● **ABOUT THIS EXERCISE**: Below are some records; repeat them all exactly, minus the pictures.

● **DATA FOR ANALYSIS**:
################

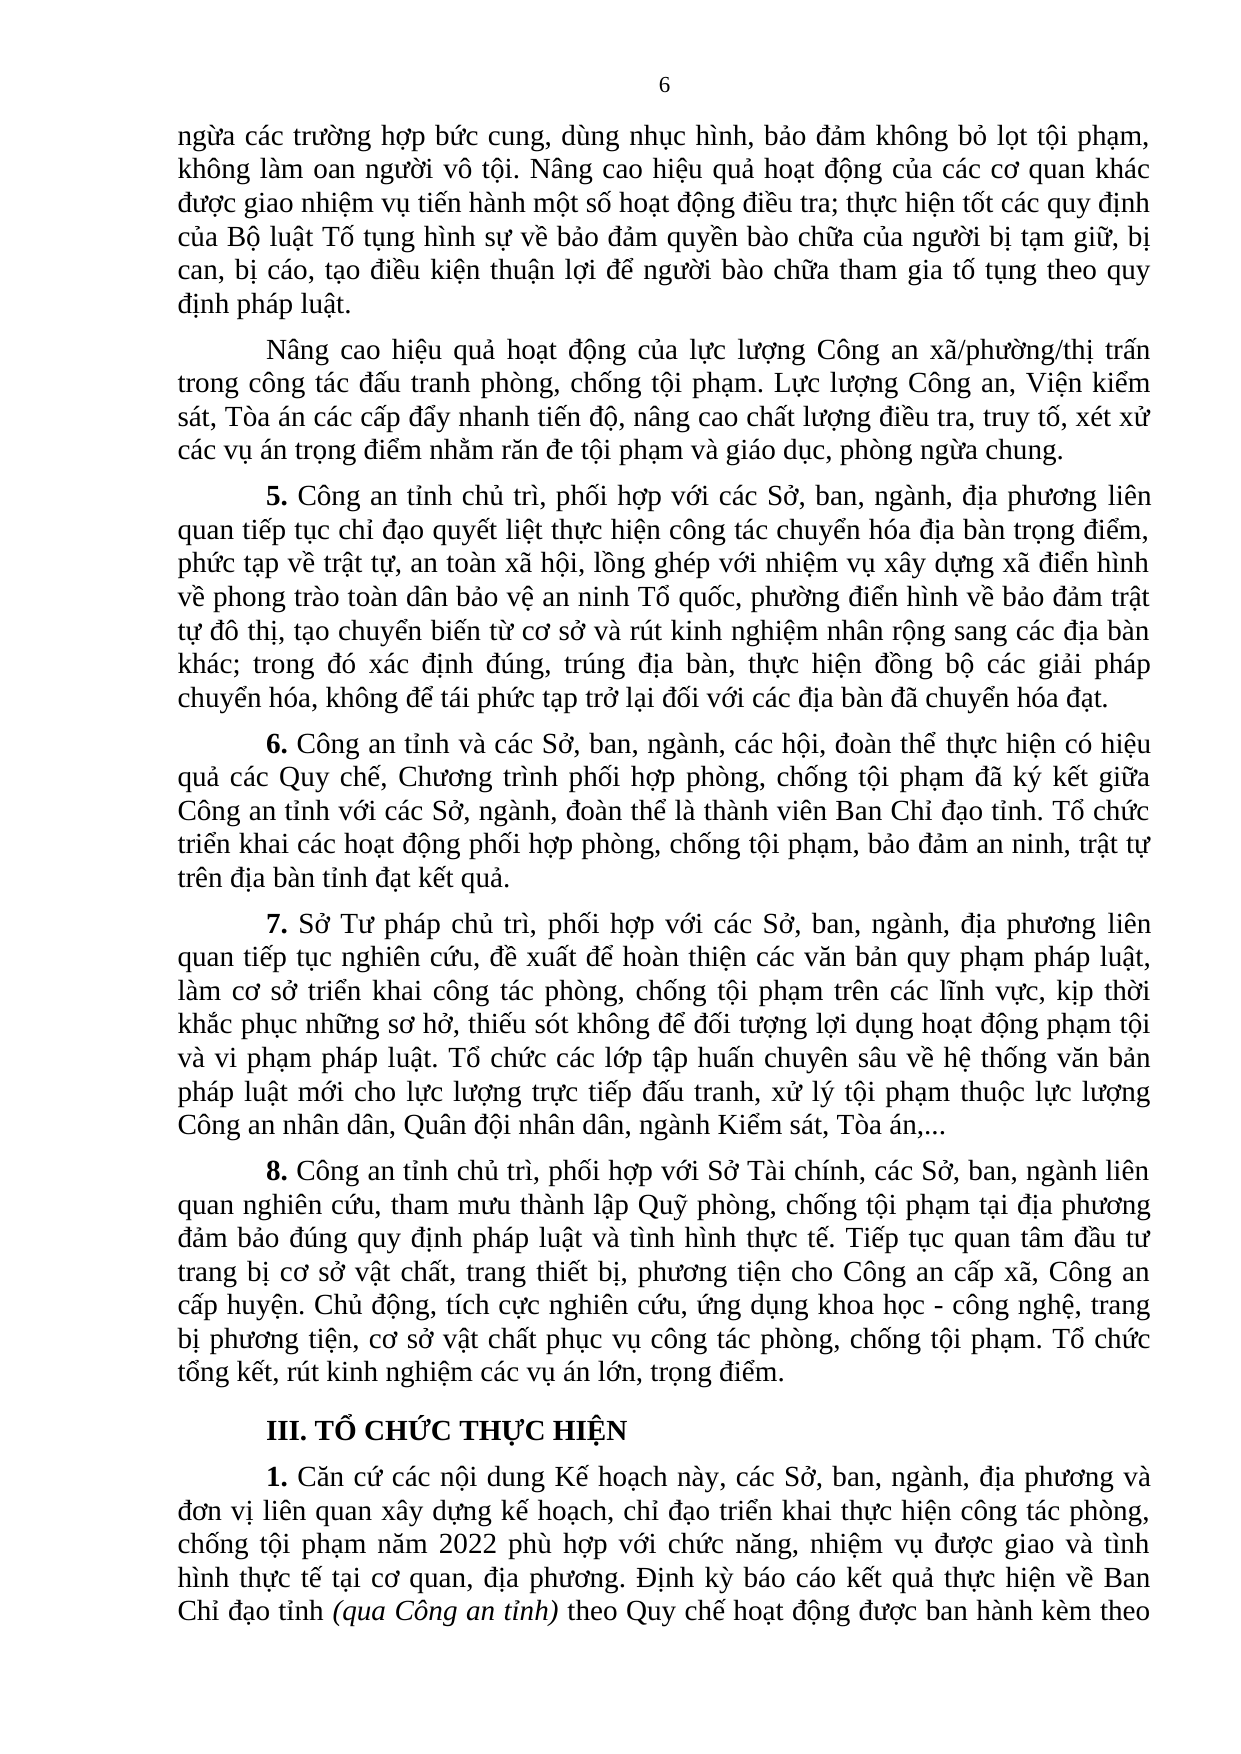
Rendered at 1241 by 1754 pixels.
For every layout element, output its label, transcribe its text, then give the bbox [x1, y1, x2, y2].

text Nâng cao hiệu quả hoạt động của lực lượng Công an xã/phường/thị trấn trong công tác đấu tranh phòng, chống tội phạm. Lực lượng Công an, Viện kiểm sát, Tòa án các cấp đẩy nhanh tiến độ, nâng cao chất lượng điều tra, truy tố, xét xử các vụ án trọng điểm nhằm răn đe tội phạm và giáo dục, phòng ngừa chung. [177, 332, 1152, 466]
text 6. Công an tỉnh và các Sở, ban, ngành, các hội, đoàn thể thực hiện có hiệu quả các Quy chế, Chương trình phối hợp phòng, chống tội phạm đã ký kết giữa Công an tỉnh với các Sở, ngành, đoàn thể là thành viên Ban Chỉ đạo tỉnh. Tổ chức triển khai các hoạt động phối hợp phòng, chống tội phạm, bảo đảm an ninh, trật tự trên địa bàn tỉnh đạt kết quả. [177, 726, 1152, 893]
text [177, 1459, 1152, 1627]
text 7. Sở Tư pháp chủ trì, phối hợp với các Sở, ban, ngành, địa phương liên quan tiếp tục nghiên cứu, đề xuất để hoàn thiện các văn bản quy phạm pháp luật, làm cơ sở triển khai công tác phòng, chống tội phạm trên các lĩnh vực, kịp thời khắc phục những sơ hở, thiếu sót không để đối tượng lợi dụng hoạt động phạm tội và vi phạm pháp luật. Tổ chức các lớp tập huấn chuyên sâu về hệ thống văn bản pháp luật mới cho lực lượng trực tiếp đấu tranh, xử lý tội phạm thuộc lực lượng Công an nhân dân, Quân đội nhân dân, ngành Kiểm sát, Tòa án,... [177, 906, 1152, 1141]
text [177, 118, 1152, 319]
text III. TỔ CHỨC THỰC HIỆN [177, 1413, 1152, 1447]
text 8. Công an tỉnh chủ trì, phối hợp với Sở Tài chính, các Sở, ban, ngành liên quan nghiên cứu, tham mưu thành lập Quỹ phòng, chống tội phạm tại địa phương đảm bảo đúng quy định pháp luật và tình hình thực tế. Tiếp tục quan tâm đầu tư trang bị cơ sở vật chất, trang thiết bị, phương tiện cho Công an cấp xã, Công an cấp huyện. Chủ động, tích cực nghiên cứu, ứng dụng khoa học - công nghệ, trang bị phương tiện, cơ sở vật chất phục vụ công tác phòng, chống tội phạm. Tổ chức tổng kết, rút kinh nghiệm các vụ án lớn, trọng điểm. [177, 1153, 1152, 1388]
text 5. Công an tỉnh chủ trì, phối hợp với các Sở, ban, ngành, địa phương liên quan tiếp tục chỉ đạo quyết liệt thực hiện công tác chuyển hóa địa bàn trọng điểm, phức tạp về trật tự, an toàn xã hội, lồng ghép với nhiệm vụ xây dựng xã điển hình về phong trào toàn dân bảo vệ an ninh Tổ quốc, phường điển hình về bảo đảm trật tự đô thị, tạo chuyển biến từ cơ sở và rút kinh nghiệm nhân rộng sang các địa bàn khác; trong đó xác định đúng, trúng địa bàn, thực hiện đồng bộ các giải pháp chuyển hóa, không để tái phức tạp trở lại đối với các địa bàn đã chuyển hóa đạt. [177, 478, 1152, 713]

################

● **EXPECTED OUTPUT**:
Rendered at 1241 by 1754 pixels.
For every layout element, output its label, transcribe its text, then give the bbox [x1, y1, x2, y2].

text Nâng cao hiệu quả hoạt động của lực lượng Công an xã/phường/thị trấn trong công tác đấu tranh phòng, chống tội phạm. Lực lượng Công an, Viện kiểm sát, Tòa án các cấp đẩy nhanh tiến độ, nâng cao chất lượng điều tra, truy tố, xét xử các vụ án trọng điểm nhằm răn đe tội phạm và giáo dục, phòng ngừa chung. [177, 332, 1152, 466]
text 6. Công an tỉnh và các Sở, ban, ngành, các hội, đoàn thể thực hiện có hiệu quả các Quy chế, Chương trình phối hợp phòng, chống tội phạm đã ký kết giữa Công an tỉnh với các Sở, ngành, đoàn thể là thành viên Ban Chỉ đạo tỉnh. Tổ chức triển khai các hoạt động phối hợp phòng, chống tội phạm, bảo đảm an ninh, trật tự trên địa bàn tỉnh đạt kết quả. [177, 726, 1152, 893]
text [177, 1459, 1152, 1627]
text 7. Sở Tư pháp chủ trì, phối hợp với các Sở, ban, ngành, địa phương liên quan tiếp tục nghiên cứu, đề xuất để hoàn thiện các văn bản quy phạm pháp luật, làm cơ sở triển khai công tác phòng, chống tội phạm trên các lĩnh vực, kịp thời khắc phục những sơ hở, thiếu sót không để đối tượng lợi dụng hoạt động phạm tội và vi phạm pháp luật. Tổ chức các lớp tập huấn chuyên sâu về hệ thống văn bản pháp luật mới cho lực lượng trực tiếp đấu tranh, xử lý tội phạm thuộc lực lượng Công an nhân dân, Quân đội nhân dân, ngành Kiểm sát, Tòa án,... [177, 906, 1152, 1141]
text [177, 118, 1152, 319]
text III. TỔ CHỨC THỰC HIỆN [177, 1413, 1152, 1447]
text 8. Công an tỉnh chủ trì, phối hợp với Sở Tài chính, các Sở, ban, ngành liên quan nghiên cứu, tham mưu thành lập Quỹ phòng, chống tội phạm tại địa phương đảm bảo đúng quy định pháp luật và tình hình thực tế. Tiếp tục quan tâm đầu tư trang bị cơ sở vật chất, trang thiết bị, phương tiện cho Công an cấp xã, Công an cấp huyện. Chủ động, tích cực nghiên cứu, ứng dụng khoa học - công nghệ, trang bị phương tiện, cơ sở vật chất phục vụ công tác phòng, chống tội phạm. Tổ chức tổng kết, rút kinh nghiệm các vụ án lớn, trọng điểm. [177, 1153, 1152, 1388]
text 5. Công an tỉnh chủ trì, phối hợp với các Sở, ban, ngành, địa phương liên quan tiếp tục chỉ đạo quyết liệt thực hiện công tác chuyển hóa địa bàn trọng điểm, phức tạp về trật tự, an toàn xã hội, lồng ghép với nhiệm vụ xây dựng xã điển hình về phong trào toàn dân bảo vệ an ninh Tổ quốc, phường điển hình về bảo đảm trật tự đô thị, tạo chuyển biến từ cơ sở và rút kinh nghiệm nhân rộng sang các địa bàn khác; trong đó xác định đúng, trúng địa bàn, thực hiện đồng bộ các giải pháp chuyển hóa, không để tái phức tạp trở lại đối với các địa bàn đã chuyển hóa đạt. [177, 478, 1152, 713]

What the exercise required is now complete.